特に、大阪の商業地地価最高価格をキタのグランフロント大阪南館と争う「住友商事心斎橋ビル」の200億円台前半での売買報道には驚きました。

昨年末の道頓堀ゼロゲート、心斎橋筋1丁目の店舗ビル底地(30億円)、同2丁目東急不動産再開発の都市型商業ビル(90億円、現Gビル心斎橋05)に続く大型取引です。

地図

◆住友商事心斎橋ビルは独デカが取得

戎橋北東袂にある商業ビル「住友商事心斎橋ビル」を、ドイツの「デカ・イモビリエン」が取得し(日経不動産マーケット情報)、同社運営の不動産ファンドに組み入れられるようです。

この物件は、もともとはKPOキリンプラザ大阪跡地を丸紅出資SPCが取得し、都市型商業ビル「ラズ心斎橋」として再開発したものです。

道頓堀の戎橋北東に接し視認性抜群という、小型ビルとして稀有な立地に建つこのビルオープン時は、関西初出店ファストファッションH&Mをキーテナントととしていました(現在はドラッグストア)。

シンプルな建物外観と高級感・おしゃれ感のある「心斎橋」という地名を入れたビルネーミングなど、当時としては立地の適性やポテンシャルを最大限引き出す秀逸な再開発プロジェクトだったと思います。
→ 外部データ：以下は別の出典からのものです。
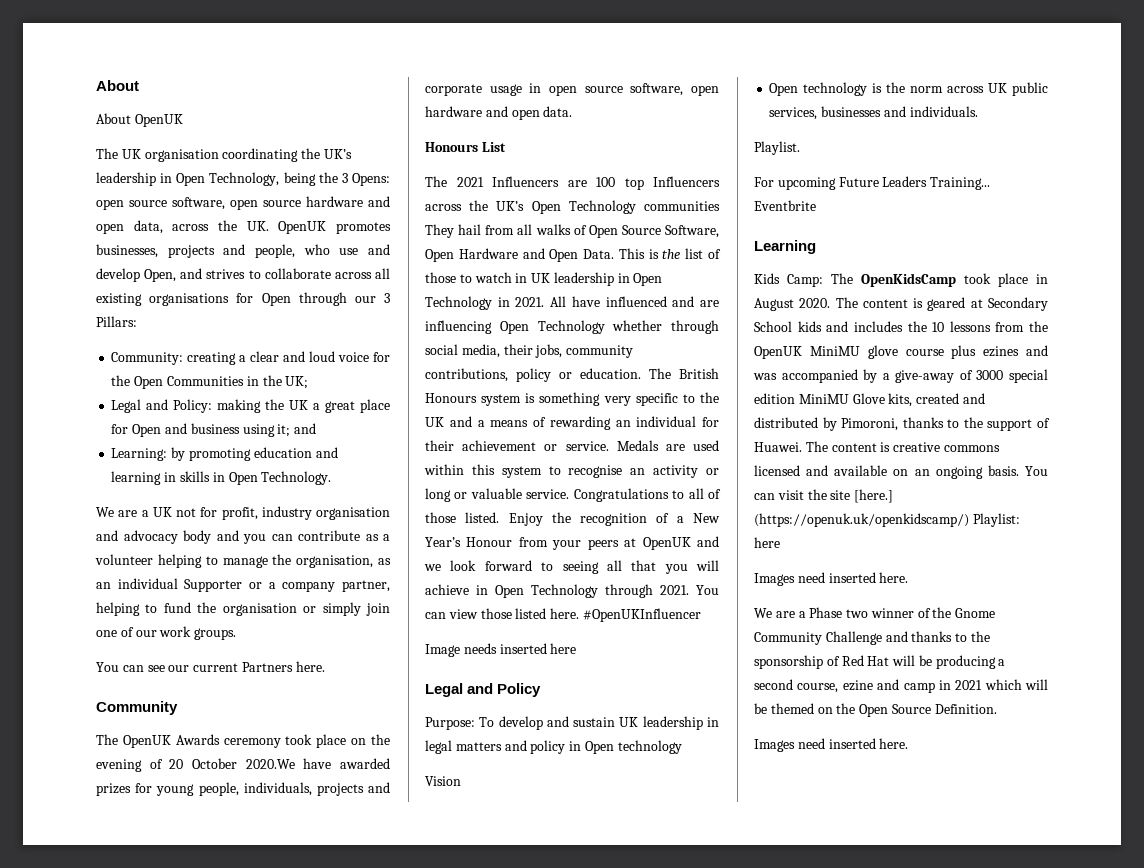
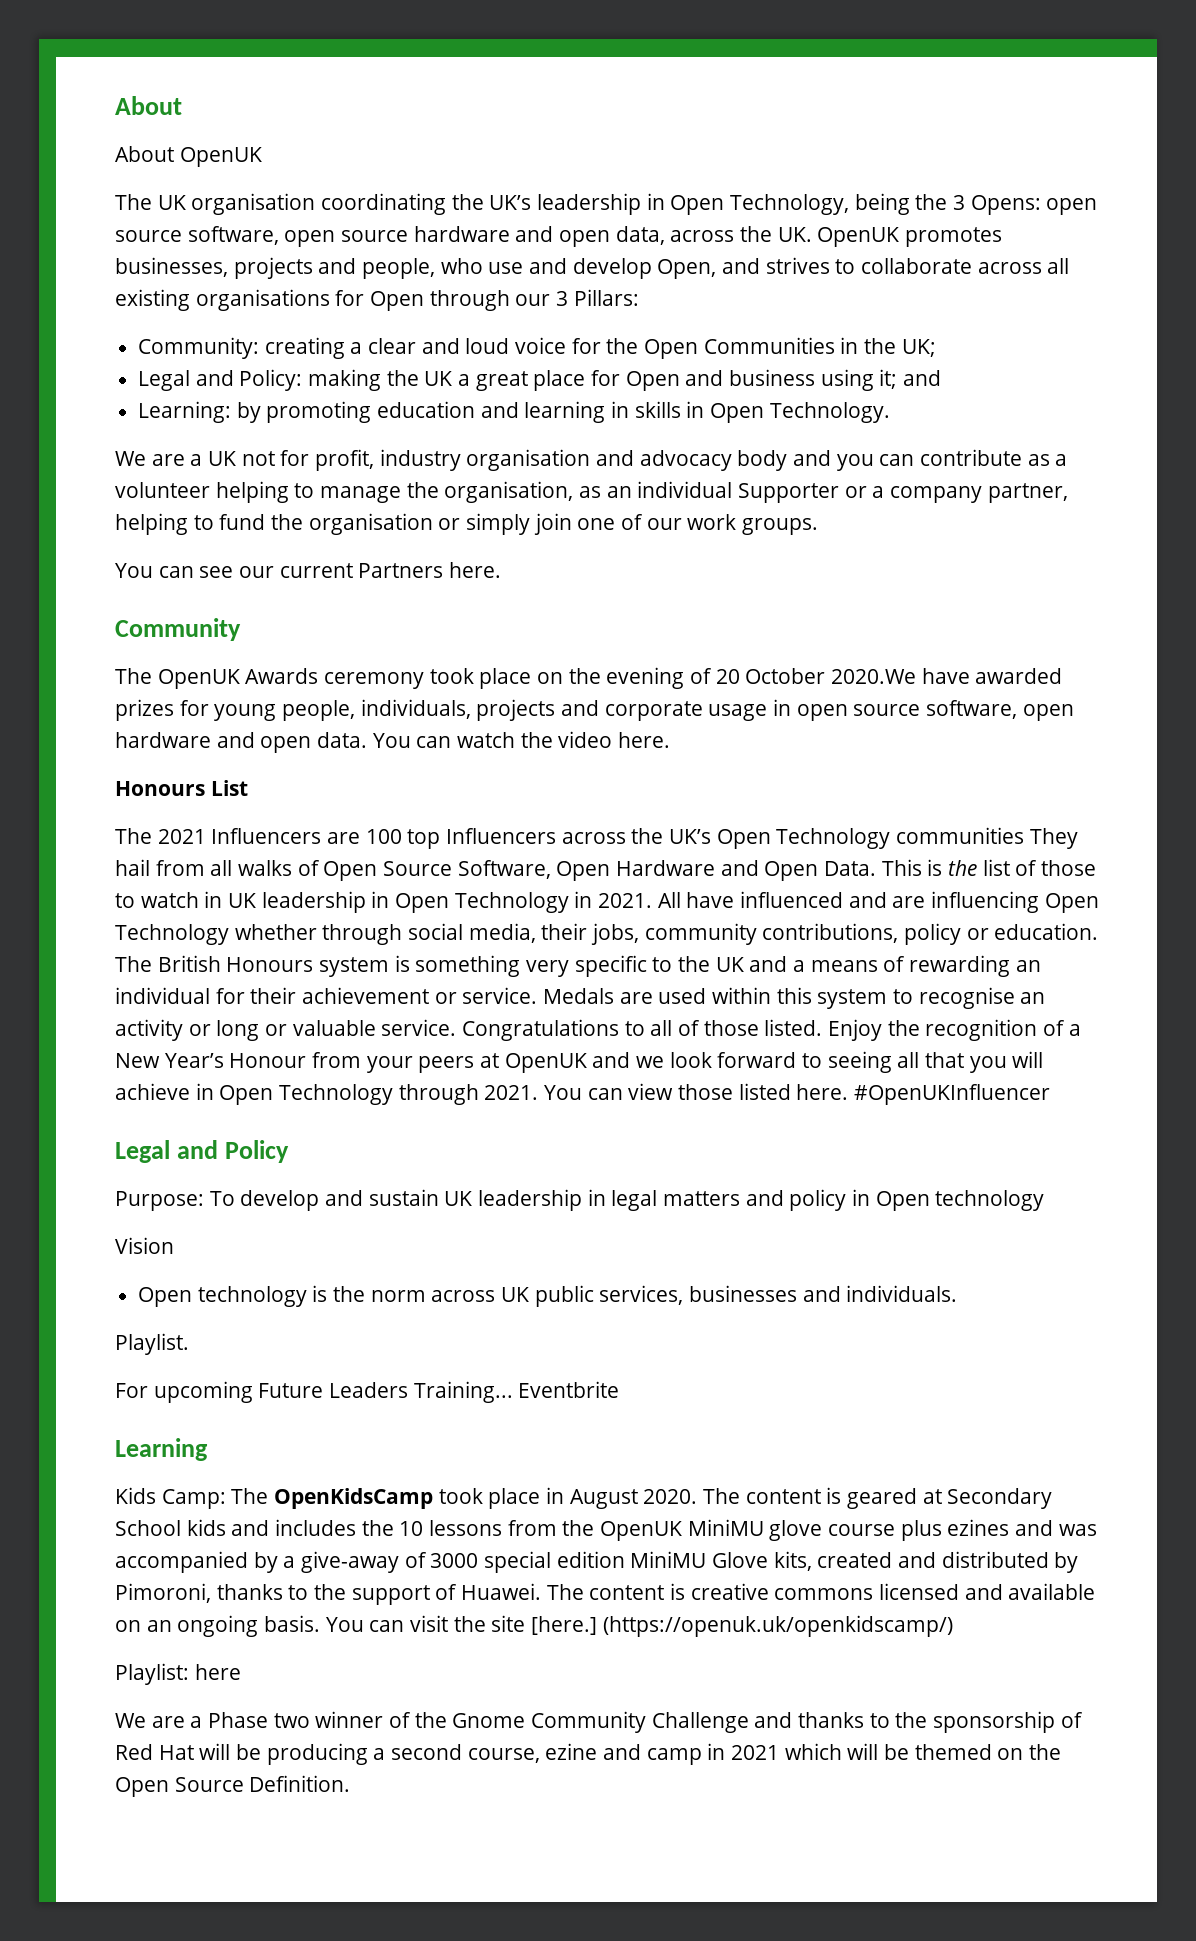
(573, 111) none -> [372,731,671,748] You can watch the video here.
[425,643,577,657] // Image needs inserted here -> (1051, 1094) none
(969, 520) none -> (953, 1626) //
[754,572,909,586] // Images need inserted here. -> (241, 1672) none
[754,738,909,752] // Images need inserted here. -> (351, 1783) none

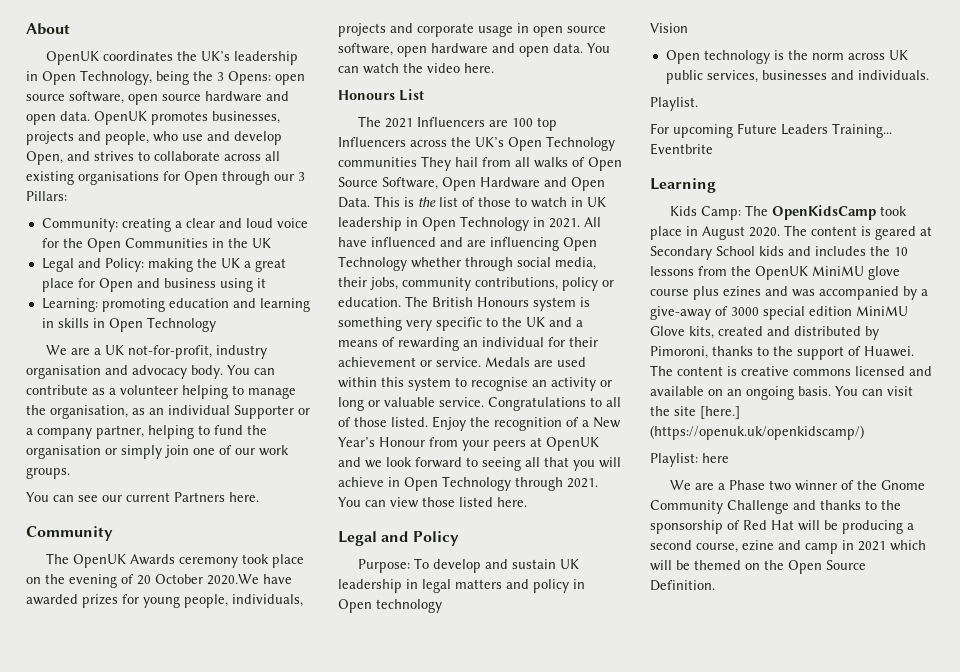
[115,146,262,167] [115,193,447,215] About OpenUK // The UK organisation coordinating -> [45,51,173,65] OpenUK coordinates
[615,226,812,245] data, across the UK. -> [60,111,90,121] data.
[901,339,936,357] UK; -> [251,238,271,248] UK
[879,369,942,389] it; and -> [256,278,266,288] it
[236,402,261,423] by -> (98, 305) none
[769,402,890,423] Technology. -> [146,317,216,332] Technology
[241,449,375,471] not for profit, -> [127,345,212,359] not-for-profit,
[737,450,874,471] body and you -> [191,365,250,379] body. You
[854,1084,1051,1105] #OpenUKInfluencer -> (527, 502) none

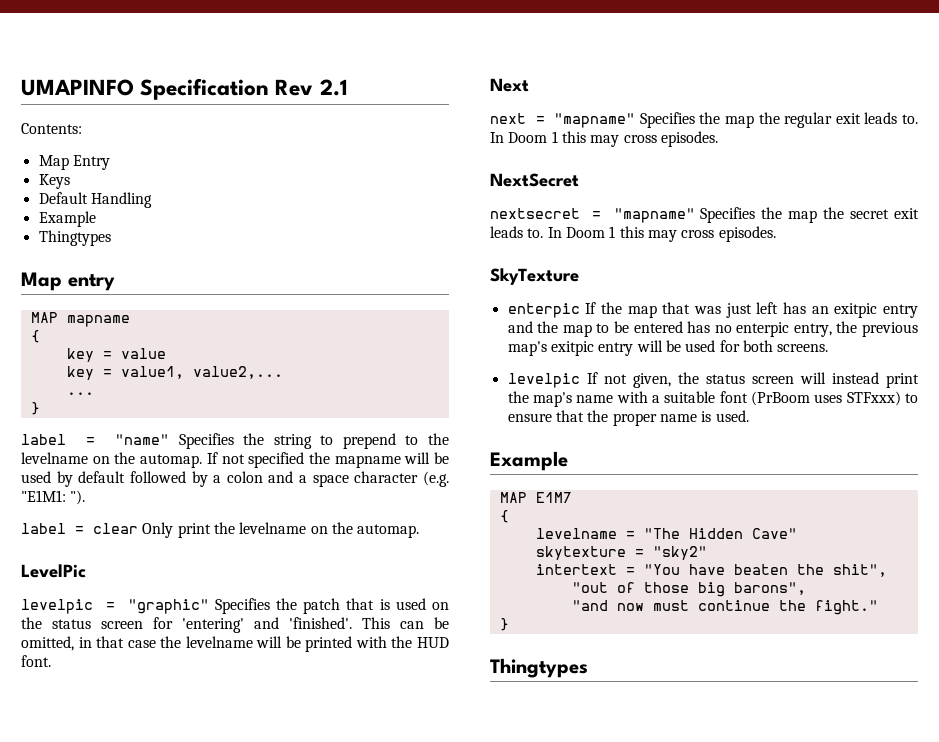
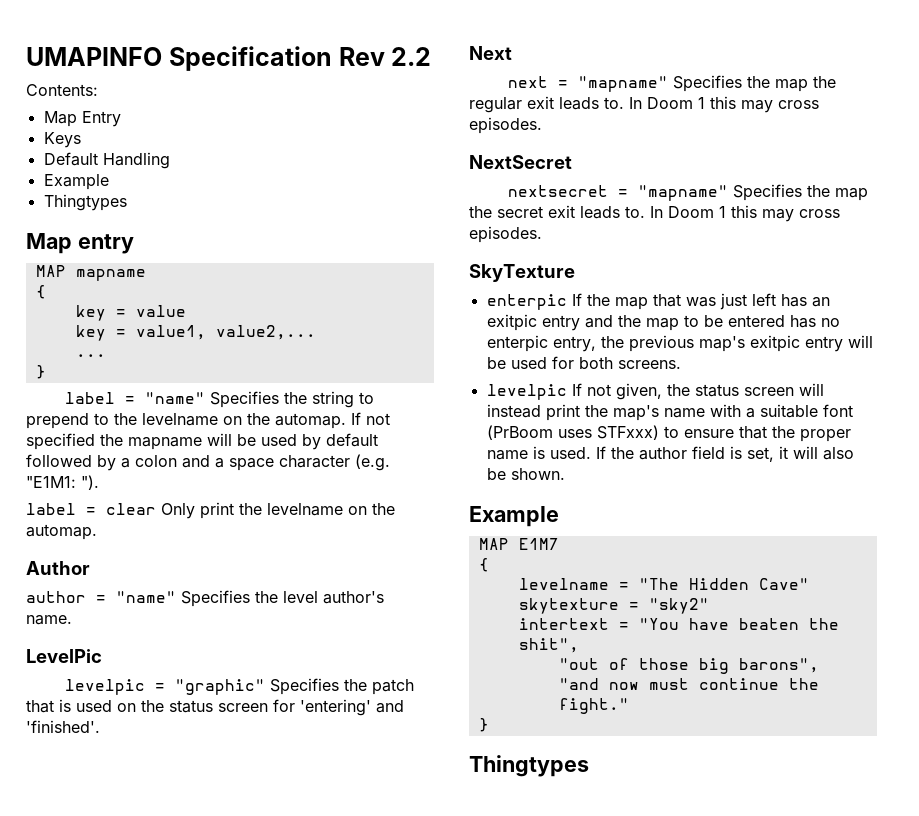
[319,79,348,96] 2.1 -> [391,47,432,66] 2.2
(420, 531) none -> [26,561,90,575] [26,590,384,607] [26,615,72,625] // Author // author = "name" Specifies the level author's name.
[362,617,449,629] [21,636,450,652] [21,655,51,667] This can be omitted, in that case the levelname will be printed with the HUD font. -> (100, 726) none
(749, 416) none -> [595,446,854,462] [486,468,565,480] If the author field is set, it will also be shown.

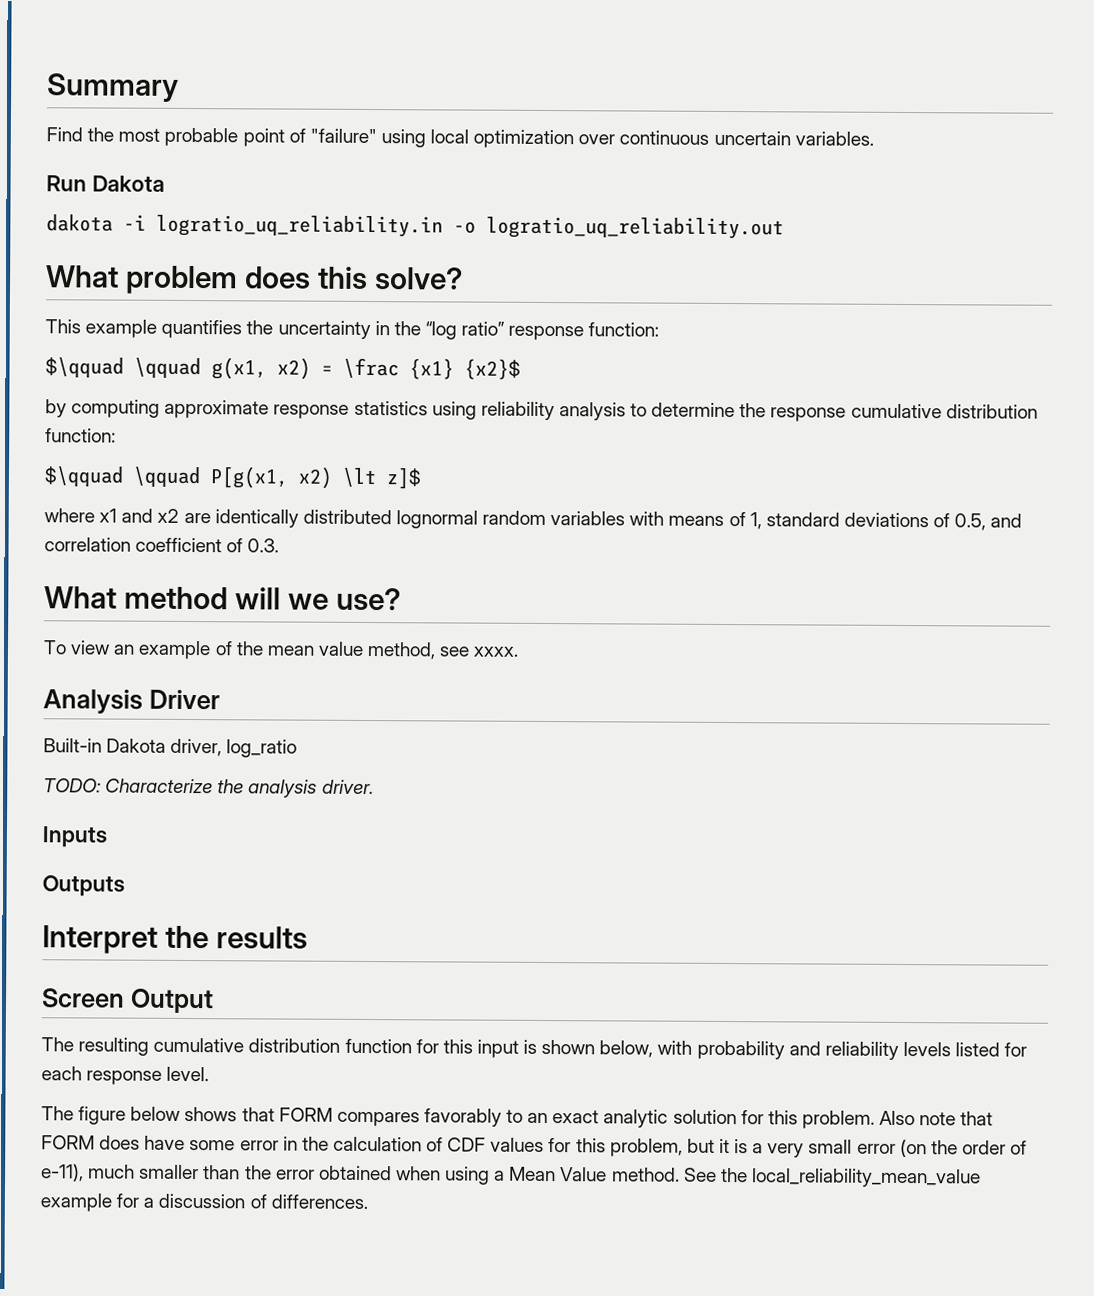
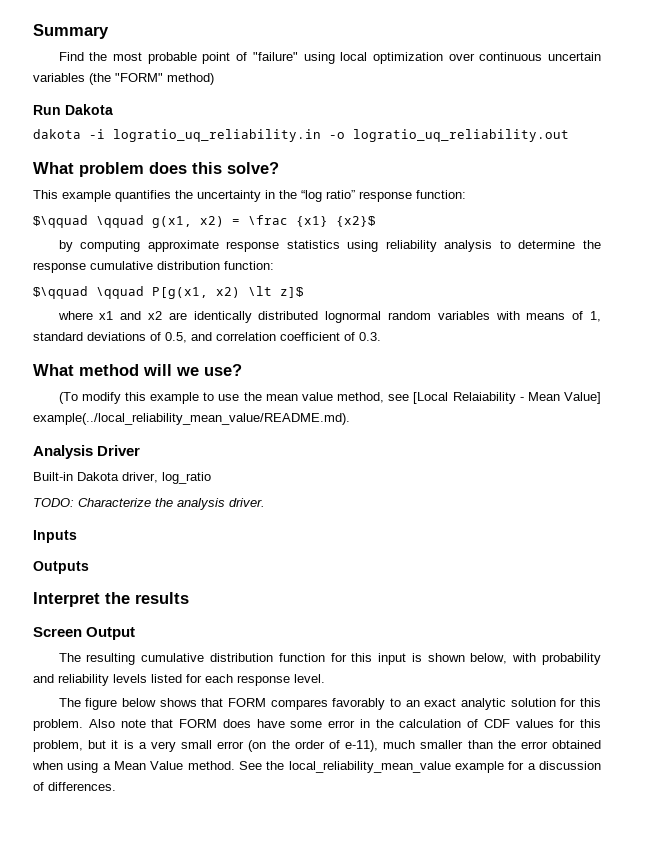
[794,131,874,146] variables. -> [33,73,214,85] variables (the "FORM" method)
[43,640,233,660] To view an example of -> [58,392,240,404] (To modify this example to use
[473,646,520,657] xxxx. -> [413,392,601,404] [33,413,350,425] [Local Relaiability - Mean Value] example(../local_reliability_mean_value/README.md).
住友商事が取得したのは地価爆上げ中の2年前(2019年)で取得額は208億円で、今回の取引額は、200億円台前半と言われています。
公的価格が大きく下落し、賃料収益が減っても実勢取引価格は世界的な金融緩和もあり、コロナ前よりもむしろ上がっているのかもしれません。ミナミの希少性ある商業地物件は完全に売り手市場になっていると感じます。

住商ビルテキスト

ここは公示価格と基準地価共通ポイントで、半年ごとの地価推移グラフ。
賃料収入は頭打ち(または下落)でも買い需要強い心斎橋は、大幅な基準地価下落には至らなさそうです。

地価推移

◆サンドラッグ心斎橋中央店ビルの買主は日本都市ファンド

売買が報道されていた、東急不動産再開発の商業ビル(サンドラッグ心斎橋筋中央店)の買主は、日本都市ファンド投資法人であったことがわかりました(日本都市ファンド投資法人ニュースリリース)。

取得額は90億円ですが何と、焼却後NOI(ほぼ賃料収入)が4.9%ということです。
サンドラッグ心斎橋中央店の公示価格に関する鑑定書では、想定賃料坪約7万6千円ほどだったはずで実際の賃料はその3倍以上のようです。

インバウンドが回復しても、心斎橋筋商店街の1階店舗賃料は暴騰しているので、賃料支払い能力のある業種はやはり限られるでしょう。

Gビル

ドラッグストアは、リモートワーク普及などで高収益の化粧品が売れないのも痛いはずです。長期契約だとは思いますが減額請求や退店はないのでしょうか。